Passage shown:

Interactive Analysis on MMCloud + AWS

We have implemented a utility script mm_interactive.sh to help start interactive sessions on MMCloud.

The script currently supports four types of sessions: shell environment via tmate, JupyterLab, RStudio, and VS Code.

Initial Configuration

Ensure you have obtained lastest version of three scripts in the src/ folder of this repository. You can git clone the repo to get all files in this repo but you must keep the files in the same folder when you run commands. These files are mm_interactive.sh, host_init_interactive.sh and bind_mount.sh. You need to keep these 3 files in the same folder when you run commands in this document. The easiest way to do so is to just clone the repo to your local machine.

When starting interactive session for the first time, run the command below. This will start an interactive tmate session for you:

bash mm_interactive.sh --mount-packages

or

bash mm_interactive.sh --mount-packages \
--float-executable float.darwin_arm64

where --float-executable is the shell command name for your float software. It defaults to float, so if you are running on a Linux system, you do not need to specify it. You can overwrite it with what’s in fact installed on your system. See this page for details.

Recorded data
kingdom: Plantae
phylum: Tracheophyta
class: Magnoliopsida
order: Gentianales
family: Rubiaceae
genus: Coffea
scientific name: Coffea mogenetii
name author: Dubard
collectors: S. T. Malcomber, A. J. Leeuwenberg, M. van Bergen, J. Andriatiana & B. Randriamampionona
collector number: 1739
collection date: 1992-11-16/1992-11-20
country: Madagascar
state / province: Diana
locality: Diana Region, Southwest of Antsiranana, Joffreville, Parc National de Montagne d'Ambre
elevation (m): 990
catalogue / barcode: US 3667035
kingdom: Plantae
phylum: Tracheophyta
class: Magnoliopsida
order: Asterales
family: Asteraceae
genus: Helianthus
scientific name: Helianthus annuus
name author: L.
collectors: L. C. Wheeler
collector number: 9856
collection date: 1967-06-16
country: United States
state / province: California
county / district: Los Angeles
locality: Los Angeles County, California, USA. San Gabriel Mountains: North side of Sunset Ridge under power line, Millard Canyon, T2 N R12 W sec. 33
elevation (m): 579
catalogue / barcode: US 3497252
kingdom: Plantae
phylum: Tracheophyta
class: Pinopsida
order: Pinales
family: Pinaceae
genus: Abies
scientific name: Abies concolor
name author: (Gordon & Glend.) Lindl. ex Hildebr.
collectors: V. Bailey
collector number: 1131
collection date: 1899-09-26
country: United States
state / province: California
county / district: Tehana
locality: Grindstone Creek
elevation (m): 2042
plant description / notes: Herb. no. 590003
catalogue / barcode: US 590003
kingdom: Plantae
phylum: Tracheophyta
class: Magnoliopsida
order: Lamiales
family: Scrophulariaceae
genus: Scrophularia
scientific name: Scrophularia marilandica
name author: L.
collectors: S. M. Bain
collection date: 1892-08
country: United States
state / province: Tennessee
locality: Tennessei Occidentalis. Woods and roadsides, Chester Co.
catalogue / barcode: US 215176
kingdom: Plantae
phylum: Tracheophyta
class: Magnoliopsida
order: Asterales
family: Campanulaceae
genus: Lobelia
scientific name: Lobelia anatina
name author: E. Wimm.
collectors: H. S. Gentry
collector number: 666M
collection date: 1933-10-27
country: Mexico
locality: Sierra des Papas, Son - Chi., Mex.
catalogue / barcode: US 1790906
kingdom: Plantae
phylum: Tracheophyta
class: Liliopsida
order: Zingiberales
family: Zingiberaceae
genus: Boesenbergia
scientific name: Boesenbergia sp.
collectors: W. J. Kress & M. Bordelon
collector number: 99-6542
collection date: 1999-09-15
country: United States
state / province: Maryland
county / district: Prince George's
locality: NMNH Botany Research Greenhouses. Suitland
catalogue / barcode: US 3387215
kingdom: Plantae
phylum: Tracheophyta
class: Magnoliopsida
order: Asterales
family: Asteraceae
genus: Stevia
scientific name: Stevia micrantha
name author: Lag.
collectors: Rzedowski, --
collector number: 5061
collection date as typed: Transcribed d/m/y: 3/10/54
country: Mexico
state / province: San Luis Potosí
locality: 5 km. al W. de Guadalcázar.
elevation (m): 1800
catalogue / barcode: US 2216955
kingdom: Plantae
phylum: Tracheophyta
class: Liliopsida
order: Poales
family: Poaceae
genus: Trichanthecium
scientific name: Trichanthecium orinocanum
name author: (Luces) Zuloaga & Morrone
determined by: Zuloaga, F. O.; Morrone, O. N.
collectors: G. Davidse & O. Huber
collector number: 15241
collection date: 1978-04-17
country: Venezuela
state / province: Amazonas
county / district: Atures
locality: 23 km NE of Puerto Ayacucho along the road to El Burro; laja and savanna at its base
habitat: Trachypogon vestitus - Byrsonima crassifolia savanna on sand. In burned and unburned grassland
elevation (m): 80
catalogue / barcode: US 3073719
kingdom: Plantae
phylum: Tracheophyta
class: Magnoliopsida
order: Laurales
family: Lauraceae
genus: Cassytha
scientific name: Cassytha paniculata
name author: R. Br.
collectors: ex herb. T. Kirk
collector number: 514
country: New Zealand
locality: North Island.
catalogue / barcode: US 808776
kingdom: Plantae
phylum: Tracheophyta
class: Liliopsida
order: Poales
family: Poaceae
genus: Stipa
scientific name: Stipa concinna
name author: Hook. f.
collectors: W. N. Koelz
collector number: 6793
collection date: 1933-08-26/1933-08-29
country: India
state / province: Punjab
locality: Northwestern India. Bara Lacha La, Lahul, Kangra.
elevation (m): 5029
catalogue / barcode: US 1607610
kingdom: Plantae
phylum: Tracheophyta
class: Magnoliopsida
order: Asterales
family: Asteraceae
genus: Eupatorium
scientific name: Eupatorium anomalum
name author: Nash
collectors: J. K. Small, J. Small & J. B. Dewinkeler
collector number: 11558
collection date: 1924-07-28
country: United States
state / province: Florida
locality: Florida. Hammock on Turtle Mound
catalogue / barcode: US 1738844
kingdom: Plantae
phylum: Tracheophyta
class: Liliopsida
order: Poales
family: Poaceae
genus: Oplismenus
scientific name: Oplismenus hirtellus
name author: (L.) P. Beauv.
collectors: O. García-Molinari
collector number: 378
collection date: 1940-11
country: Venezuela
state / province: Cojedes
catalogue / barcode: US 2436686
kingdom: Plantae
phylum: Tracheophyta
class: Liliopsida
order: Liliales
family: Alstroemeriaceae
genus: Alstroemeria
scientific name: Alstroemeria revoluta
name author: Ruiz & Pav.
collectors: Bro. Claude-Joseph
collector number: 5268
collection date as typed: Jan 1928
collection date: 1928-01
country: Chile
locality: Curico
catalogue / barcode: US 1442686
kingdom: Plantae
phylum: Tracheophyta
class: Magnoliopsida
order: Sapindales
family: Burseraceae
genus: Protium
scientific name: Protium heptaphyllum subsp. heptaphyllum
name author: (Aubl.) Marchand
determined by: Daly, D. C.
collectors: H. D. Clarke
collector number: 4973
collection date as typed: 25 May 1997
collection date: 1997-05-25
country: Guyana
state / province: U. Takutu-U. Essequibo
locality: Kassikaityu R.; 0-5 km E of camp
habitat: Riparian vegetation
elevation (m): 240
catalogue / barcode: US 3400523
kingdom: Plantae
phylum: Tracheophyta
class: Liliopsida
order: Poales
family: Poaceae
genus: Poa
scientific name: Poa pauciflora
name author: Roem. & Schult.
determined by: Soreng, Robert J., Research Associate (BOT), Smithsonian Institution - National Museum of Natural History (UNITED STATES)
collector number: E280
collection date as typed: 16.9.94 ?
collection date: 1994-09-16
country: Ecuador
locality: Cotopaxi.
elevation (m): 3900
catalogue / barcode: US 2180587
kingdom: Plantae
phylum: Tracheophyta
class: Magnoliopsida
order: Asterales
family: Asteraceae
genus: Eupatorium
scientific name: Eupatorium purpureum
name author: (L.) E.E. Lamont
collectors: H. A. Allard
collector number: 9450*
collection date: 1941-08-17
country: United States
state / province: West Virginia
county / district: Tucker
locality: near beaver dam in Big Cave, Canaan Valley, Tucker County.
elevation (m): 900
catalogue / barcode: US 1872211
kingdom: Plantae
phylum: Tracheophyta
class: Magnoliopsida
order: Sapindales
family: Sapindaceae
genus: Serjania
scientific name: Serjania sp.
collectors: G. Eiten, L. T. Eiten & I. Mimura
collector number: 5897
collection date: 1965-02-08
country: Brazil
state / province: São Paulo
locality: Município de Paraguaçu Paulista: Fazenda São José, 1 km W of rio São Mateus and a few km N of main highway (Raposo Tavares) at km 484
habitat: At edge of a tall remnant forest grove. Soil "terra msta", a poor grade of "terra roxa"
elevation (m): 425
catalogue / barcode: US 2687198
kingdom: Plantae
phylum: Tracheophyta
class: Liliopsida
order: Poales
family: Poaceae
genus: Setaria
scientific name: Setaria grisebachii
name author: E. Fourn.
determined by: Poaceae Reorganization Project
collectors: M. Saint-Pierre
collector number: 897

Exercises to complete:
(a) Answer these questions using the MMCloud interactive analysis guide above the entries:
(i) What four types of sessions does the script currently support?
(ii) Which three files must be kept in the same folder?
(iii) What does --float-executable default to?
(b) Return the part of the MMCloud interactive analysis guide above the entries from "Interactive Analysis on" to "your local machine.".
(c) Resume the MMCloud interactive analysis guide above the entries after its final sentence.

Answers by task:
(a)
(i) A shell environment via tmate, JupyterLab, RStudio, and VS Code.
(ii) mm_interactive.sh, host_init_interactive.sh and bind_mount.sh.
(iii) float.

(b)
Interactive Analysis on MMCloud + AWS

We have implemented a utility script mm_interactive.sh to help start interactive sessions on MMCloud.

The script currently supports four types of sessions: shell environment via tmate, JupyterLab, RStudio, and VS Code.

Initial Configuration

Ensure you have obtained lastest version of three scripts in the src/ folder of this repository. You can git clone the repo to get all files in this repo but you must keep the files in the same folder when you run commands. These files are mm_interactive.sh, host_init_interactive.sh and bind_mount.sh. You need to keep these 3 files in the same folder when you run commands in this document. The easiest way to do so is to just clone the repo to your local machine.

(c)
When prompted, input your account details: your OpCenter username and password. Then, a connection to the interactive session will be established from your shell terminal. For tmate sessions, you will see the below message. Just type y and enter to continue.

NOTICE: tmate sessions are primarily designed for initial package configuration.
For regular development work, we recommend utilizing a more advanced Integrated Development Environment (IDE)
via the -ide option, if you have previously set up an alternative IDE.
Do you wish to proceed with the tmate session? (y/N): y

A few minutes later, you should see the output:

To access the server, copy this URL into a browser: ...

or

SSH session: ...

Copy the URL into your web browser. For the SSH session, you may copy that into your terminal.

Purge previous installations if you reinstall

To remove previous installations,

cd /mnt/efs/$YOUR_USER_NAME
rm -rf ~/.mamba ~/.conda ~/.anaconda ~/.pixi ~/.jupyter

It is recommended you ask an admin user to help clear the directory for you.

Once logged in, use this command to install recommended software.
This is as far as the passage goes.